> **제공 자료**
▬▬▬▬▬▬
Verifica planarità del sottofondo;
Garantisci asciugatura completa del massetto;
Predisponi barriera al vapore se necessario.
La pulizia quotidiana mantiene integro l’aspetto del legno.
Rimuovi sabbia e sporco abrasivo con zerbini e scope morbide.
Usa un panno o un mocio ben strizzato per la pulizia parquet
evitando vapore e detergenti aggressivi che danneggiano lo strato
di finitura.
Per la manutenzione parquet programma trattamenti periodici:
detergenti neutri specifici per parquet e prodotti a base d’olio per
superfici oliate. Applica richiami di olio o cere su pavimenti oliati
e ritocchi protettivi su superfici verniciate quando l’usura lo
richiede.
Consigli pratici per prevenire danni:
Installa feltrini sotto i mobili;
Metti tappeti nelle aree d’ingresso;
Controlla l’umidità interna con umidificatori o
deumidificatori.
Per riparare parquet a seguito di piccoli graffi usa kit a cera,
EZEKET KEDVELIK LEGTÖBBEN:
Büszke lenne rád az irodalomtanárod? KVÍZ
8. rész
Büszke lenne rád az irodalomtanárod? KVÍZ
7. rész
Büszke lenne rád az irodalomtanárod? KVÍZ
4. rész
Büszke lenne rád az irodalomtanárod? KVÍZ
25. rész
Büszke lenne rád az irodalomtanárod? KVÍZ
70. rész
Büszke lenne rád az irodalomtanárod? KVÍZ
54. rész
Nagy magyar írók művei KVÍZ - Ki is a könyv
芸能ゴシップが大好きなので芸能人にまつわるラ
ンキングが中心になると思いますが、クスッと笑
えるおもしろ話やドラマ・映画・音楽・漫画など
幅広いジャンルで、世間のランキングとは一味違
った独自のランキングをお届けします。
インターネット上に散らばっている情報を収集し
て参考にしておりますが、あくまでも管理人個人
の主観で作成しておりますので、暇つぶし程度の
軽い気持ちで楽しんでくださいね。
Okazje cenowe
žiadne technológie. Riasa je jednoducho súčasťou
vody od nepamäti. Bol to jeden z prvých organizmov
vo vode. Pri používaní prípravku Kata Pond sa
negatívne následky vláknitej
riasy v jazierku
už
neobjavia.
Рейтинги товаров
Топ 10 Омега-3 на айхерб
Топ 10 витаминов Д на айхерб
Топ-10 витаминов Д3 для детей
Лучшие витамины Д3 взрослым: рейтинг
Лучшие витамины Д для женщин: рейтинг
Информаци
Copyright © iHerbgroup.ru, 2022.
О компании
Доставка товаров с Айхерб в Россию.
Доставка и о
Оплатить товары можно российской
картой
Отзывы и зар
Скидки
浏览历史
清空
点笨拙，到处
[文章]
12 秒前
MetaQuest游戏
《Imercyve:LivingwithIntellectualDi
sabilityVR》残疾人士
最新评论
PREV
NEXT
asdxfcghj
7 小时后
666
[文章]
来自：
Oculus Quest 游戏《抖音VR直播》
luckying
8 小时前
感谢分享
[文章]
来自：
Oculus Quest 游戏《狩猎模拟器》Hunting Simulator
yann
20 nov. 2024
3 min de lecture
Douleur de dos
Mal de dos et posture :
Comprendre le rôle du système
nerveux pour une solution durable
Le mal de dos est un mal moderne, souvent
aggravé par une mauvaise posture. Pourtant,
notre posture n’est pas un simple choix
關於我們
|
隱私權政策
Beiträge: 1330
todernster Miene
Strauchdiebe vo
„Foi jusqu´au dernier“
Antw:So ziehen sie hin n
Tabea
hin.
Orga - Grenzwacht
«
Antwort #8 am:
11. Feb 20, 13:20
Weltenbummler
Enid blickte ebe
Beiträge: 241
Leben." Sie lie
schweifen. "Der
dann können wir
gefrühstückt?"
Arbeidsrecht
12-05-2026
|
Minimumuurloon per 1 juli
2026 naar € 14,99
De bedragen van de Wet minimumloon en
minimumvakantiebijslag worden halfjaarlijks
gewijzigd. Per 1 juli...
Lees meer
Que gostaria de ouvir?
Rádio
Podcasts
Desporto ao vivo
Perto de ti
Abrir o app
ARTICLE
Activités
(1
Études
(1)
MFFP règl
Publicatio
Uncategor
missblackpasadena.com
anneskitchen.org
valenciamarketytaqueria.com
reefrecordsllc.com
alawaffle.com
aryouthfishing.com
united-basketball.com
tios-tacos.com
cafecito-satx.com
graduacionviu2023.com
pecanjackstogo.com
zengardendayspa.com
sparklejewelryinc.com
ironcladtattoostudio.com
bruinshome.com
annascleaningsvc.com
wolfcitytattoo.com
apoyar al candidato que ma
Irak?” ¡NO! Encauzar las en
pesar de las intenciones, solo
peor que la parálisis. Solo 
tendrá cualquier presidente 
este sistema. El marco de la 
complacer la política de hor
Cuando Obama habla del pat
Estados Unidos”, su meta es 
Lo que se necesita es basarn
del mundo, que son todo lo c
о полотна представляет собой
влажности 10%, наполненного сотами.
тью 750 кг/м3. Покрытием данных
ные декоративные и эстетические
▬▬▬▬▬▬
> **과제 내용**
모든 자료의 각 줄을 순서대로, 한 글자도 바꾸지 말고 다시 돌려주세요.

> **과제 결과**
Verifica planarità del sottofondo;
Garantisci asciugatura completa del massetto;
Predisponi barriera al vapore se necessario.
La pulizia quotidiana mantiene integro l’aspetto del legno.
Rimuovi sabbia e sporco abrasivo con zerbini e scope morbide.
Usa un panno o un mocio ben strizzato per la pulizia parquet
evitando vapore e detergenti aggressivi che danneggiano lo strato
di finitura.
Per la manutenzione parquet programma trattamenti periodici:
detergenti neutri specifici per parquet e prodotti a base d’olio per
superfici oliate. Applica richiami di olio o cere su pavimenti oliati
e ritocchi protettivi su superfici verniciate quando l’usura lo
richiede.
Consigli pratici per prevenire danni:
Installa feltrini sotto i mobili;
Metti tappeti nelle aree d’ingresso;
Controlla l’umidità interna con umidificatori o
deumidificatori.
Per riparare parquet a seguito di piccoli graffi usa kit a cera,
EZEKET KEDVELIK LEGTÖBBEN:
Büszke lenne rád az irodalomtanárod? KVÍZ
8. rész
Büszke lenne rád az irodalomtanárod? KVÍZ
7. rész
Büszke lenne rád az irodalomtanárod? KVÍZ
4. rész
Büszke lenne rád az irodalomtanárod? KVÍZ
25. rész
Büszke lenne rád az irodalomtanárod? KVÍZ
70. rész
Büszke lenne rád az irodalomtanárod? KVÍZ
54. rész
Nagy magyar írók művei KVÍZ - Ki is a könyv
芸能ゴシップが大好きなので芸能人にまつわるラ
ンキングが中心になると思いますが、クスッと笑
えるおもしろ話やドラマ・映画・音楽・漫画など
幅広いジャンルで、世間のランキングとは一味違
った独自のランキングをお届けします。
インターネット上に散らばっている情報を収集し
て参考にしておりますが、あくまでも管理人個人
の主観で作成しておりますので、暇つぶし程度の
軽い気持ちで楽しんでくださいね。
Okazje cenowe
žiadne technológie. Riasa je jednoducho súčasťou
vody od nepamäti. Bol to jeden z prvých organizmov
vo vode. Pri používaní prípravku Kata Pond sa
negatívne následky vláknitej
riasy v jazierku
už
neobjavia.
Рейтинги товаров
Топ 10 Омега-3 на айхерб
Топ 10 витаминов Д на айхерб
Топ-10 витаминов Д3 для детей
Лучшие витамины Д3 взрослым: рейтинг
Лучшие витамины Д для женщин: рейтинг
Информаци
Copyright © iHerbgroup.ru, 2022.
О компании
Доставка товаров с Айхерб в Россию.
Доставка и о
Оплатить товары можно российской
картой
Отзывы и зар
Скидки
浏览历史
清空
点笨拙，到处
[文章]
12 秒前
MetaQuest游戏
《Imercyve:LivingwithIntellectualDi
sabilityVR》残疾人士
最新评论
PREV
NEXT
asdxfcghj
7 小时后
666
[文章]
来自：
Oculus Quest 游戏《抖音VR直播》
luckying
8 小时前
感谢分享
[文章]
来自：
Oculus Quest 游戏《狩猎模拟器》Hunting Simulator
yann
20 nov. 2024
3 min de lecture
Douleur de dos
Mal de dos et posture :
Comprendre le rôle du système
nerveux pour une solution durable
Le mal de dos est un mal moderne, souvent
aggravé par une mauvaise posture. Pourtant,
notre posture n’est pas un simple choix
關於我們
|
隱私權政策
Beiträge: 1330
todernster Miene
Strauchdiebe vo
„Foi jusqu´au dernier“
Antw:So ziehen sie hin n
Tabea
hin.
Orga - Grenzwacht
«
Antwort #8 am:
11. Feb 20, 13:20
Weltenbummler
Enid blickte ebe
Beiträge: 241
Leben." Sie lie
schweifen. "Der
dann können wir
gefrühstückt?"
Arbeidsrecht
12-05-2026
|
Minimumuurloon per 1 juli
2026 naar € 14,99
De bedragen van de Wet minimumloon en
minimumvakantiebijslag worden halfjaarlijks
gewijzigd. Per 1 juli...
Lees meer
Que gostaria de ouvir?
Rádio
Podcasts
Desporto ao vivo
Perto de ti
Abrir o app
ARTICLE
Activités
(1
Études
(1)
MFFP règl
Publicatio
Uncategor
missblackpasadena.com
anneskitchen.org
valenciamarketytaqueria.com
reefrecordsllc.com
alawaffle.com
aryouthfishing.com
united-basketball.com
tios-tacos.com
cafecito-satx.com
graduacionviu2023.com
pecanjackstogo.com
zengardendayspa.com
sparklejewelryinc.com
ironcladtattoostudio.com
bruinshome.com
annascleaningsvc.com
wolfcitytattoo.com
apoyar al candidato que ma
Irak?” ¡NO! Encauzar las en
pesar de las intenciones, solo
peor que la parálisis. Solo 
tendrá cualquier presidente 
este sistema. El marco de la 
complacer la política de hor
Cuando Obama habla del pat
Estados Unidos”, su meta es 
Lo que se necesita es basarn
del mundo, que son todo lo c
о полотна представляет собой
влажности 10%, наполненного сотами.
тью 750 кг/м3. Покрытием данных
ные декоративные и эстетические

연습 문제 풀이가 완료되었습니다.